Text:

○ ○ ○ ○

So my daughter’s smorgasboard of language currently features her (incessant) talking to us, we sign and talk to her for best reception, and she uses a full time interpreter to access her fourth grade life in a neighborhood school. In noisy environments, she uses more sign. She opted to try to sleep with her two year old cochlear implant on at the summer camp she insisted on attending. She stops voicing when she has her best friend over for an occasional gigglefest. We read and read and read to her as she hasn’t yet taken up this pastime just for fun yet, but nonetheless she reads above her grade level. The language-buffet will likely change as she matures. What will she drop? What will she keep? I’m not sure. We just brought her to the feast.
Think About It
Your feast is likely to look very different. My advice? Meet deaf and hard of hearing adults and older kids whenever you can to expand your knowledge of what is possible. If you have a passionate provider or more with many success stories, ask him/her point blank why they think Method X, Y or Z is or isn’t a good fit for your child. Ask what it is about your family’s “culture” that might make or break a method in your house. Help your child fall in love with language not because of state assessment scores, but because it is powerful. It is human. It is one of our most compelling, complex needs. Then watch your child and see what she is telling you through her behavior. All behavior is communication. Communication you can follow, like a dance, until your child takes the lead one day.

○ ○ ○ ○

Collected data
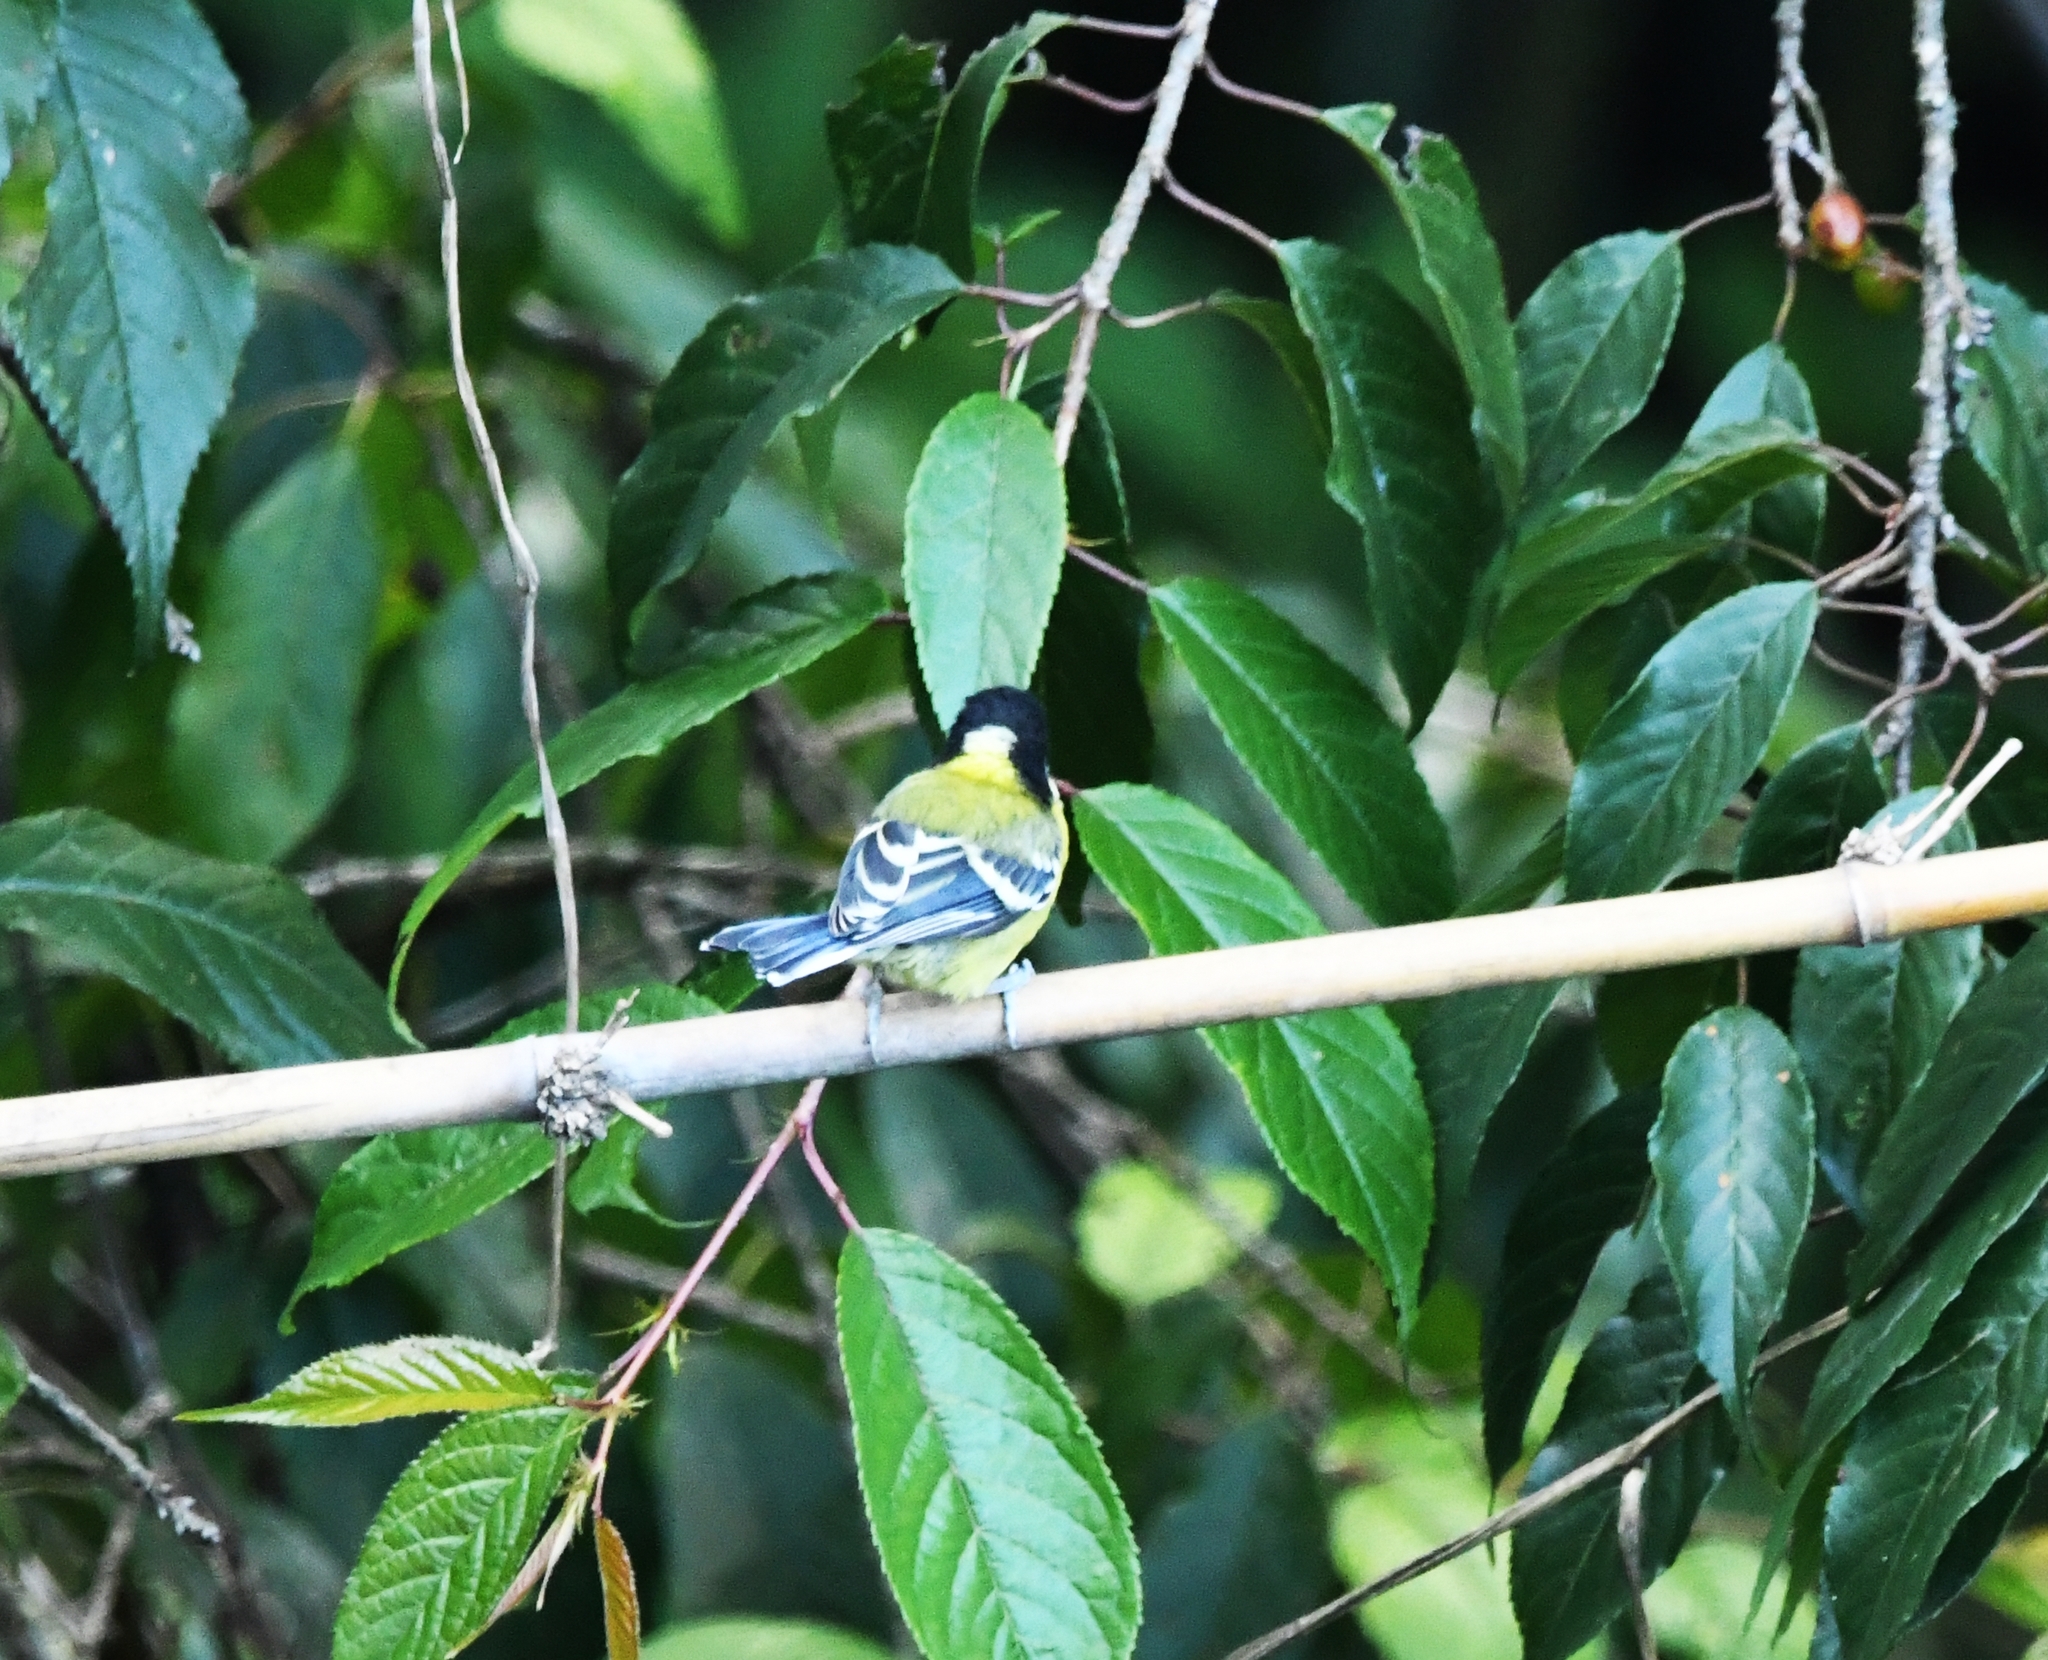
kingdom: Animalia
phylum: Chordata
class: Aves
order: Passeriformes
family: Paridae
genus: Parus
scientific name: Parus monticolus
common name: Green-backed tit
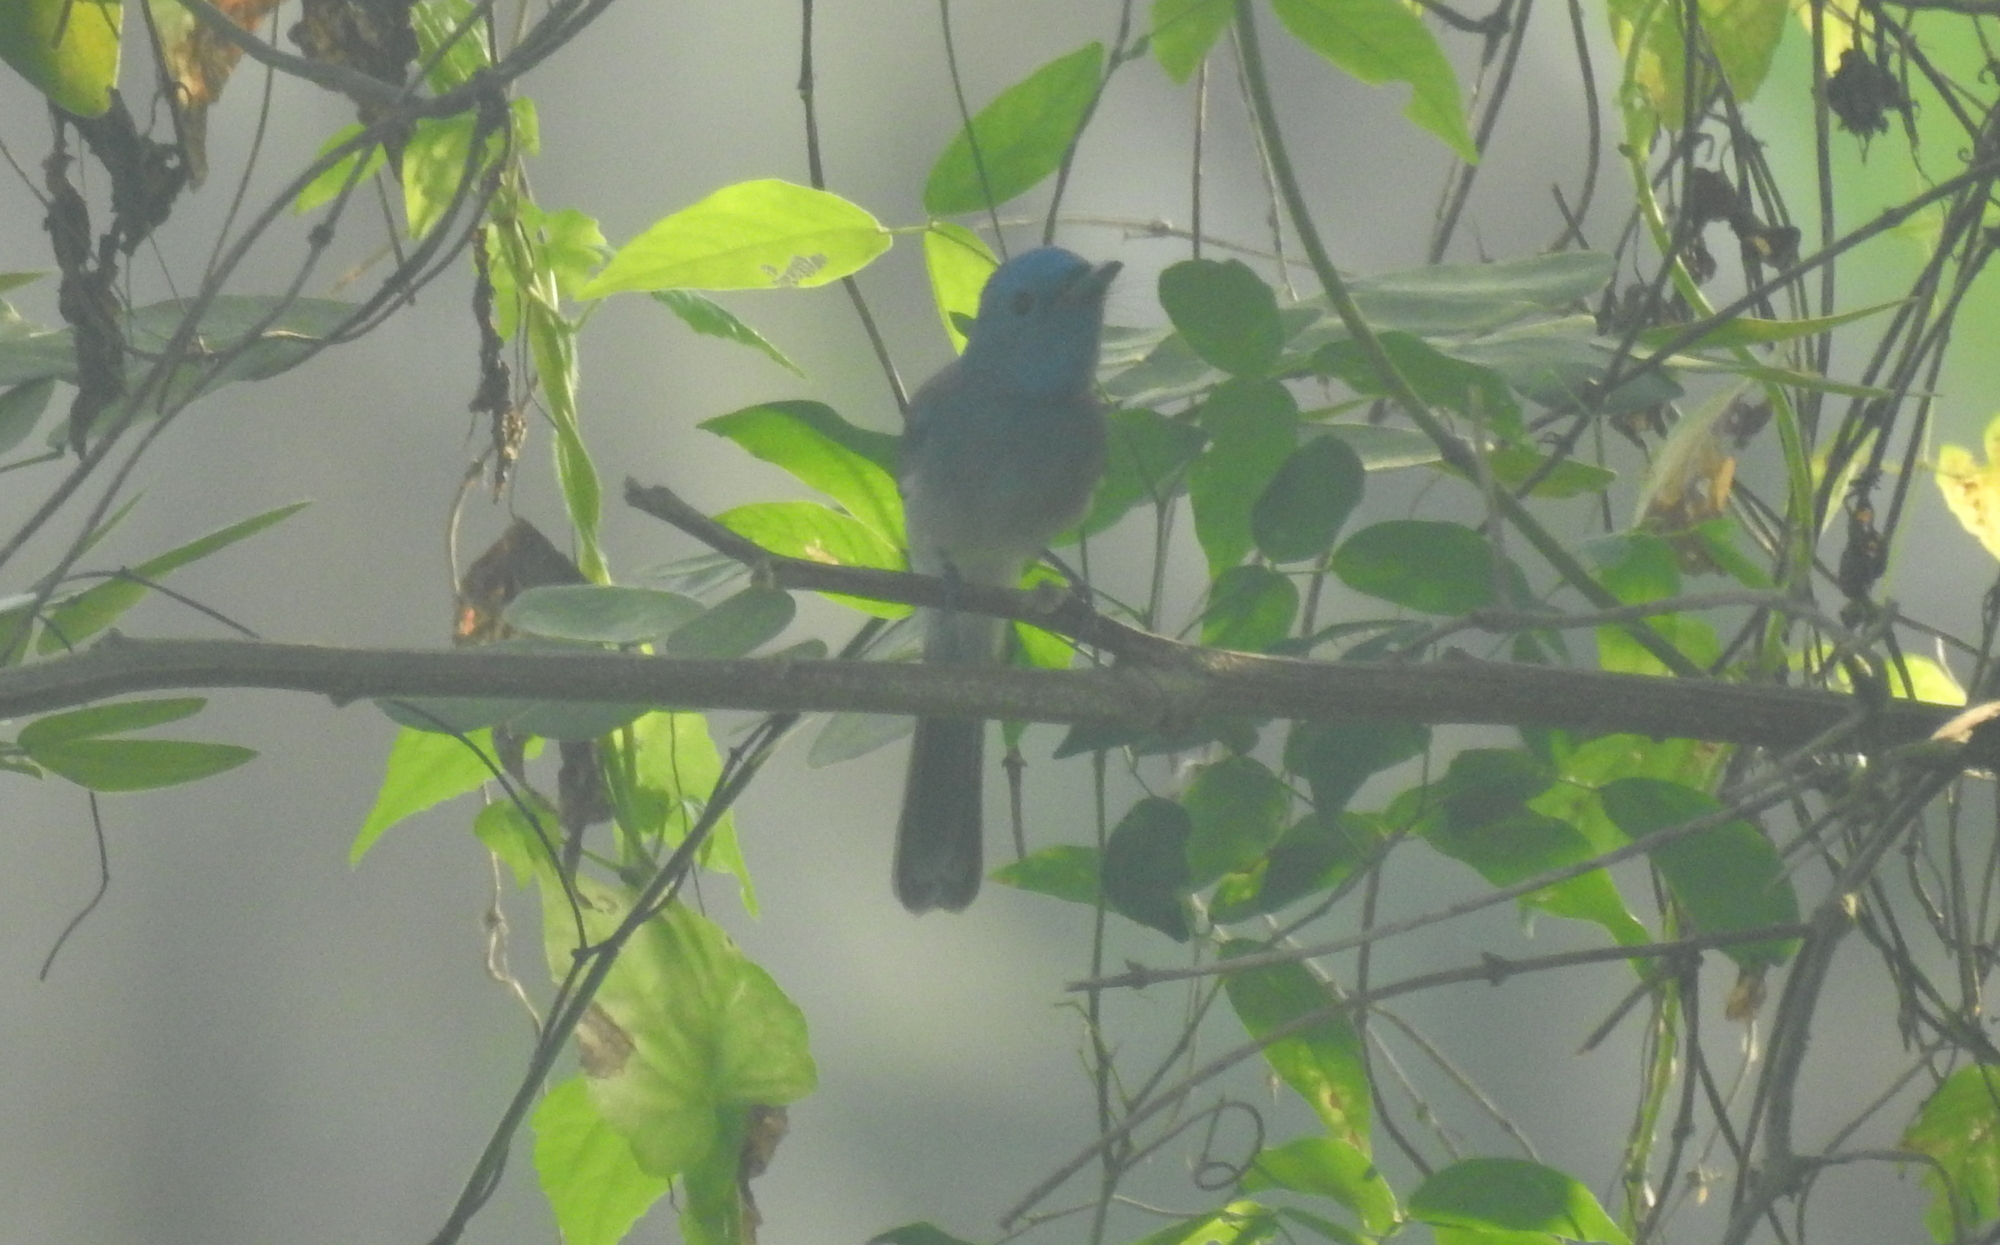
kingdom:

○ ○ ○ ○

Required work: From the text on a child's mix of sign and spoken language, transcribe word for word the stretch that begins with "So my daughter’s" and ends with "to the feast.".

Completed exercise:
So my daughter’s smorgasboard of language currently features her (incessant) talking to us, we sign and talk to her for best reception, and she uses a full time interpreter to access her fourth grade life in a neighborhood school. In noisy environments, she uses more sign. She opted to try to sleep with her two year old cochlear implant on at the summer camp she insisted on attending. She stops voicing when she has her best friend over for an occasional gigglefest. We read and read and read to her as she hasn’t yet taken up this pastime just for fun yet, but nonetheless she reads above her grade level. The language-buffet will likely change as she matures. What will she drop? What will she keep? I’m not sure. We just brought her to the feast.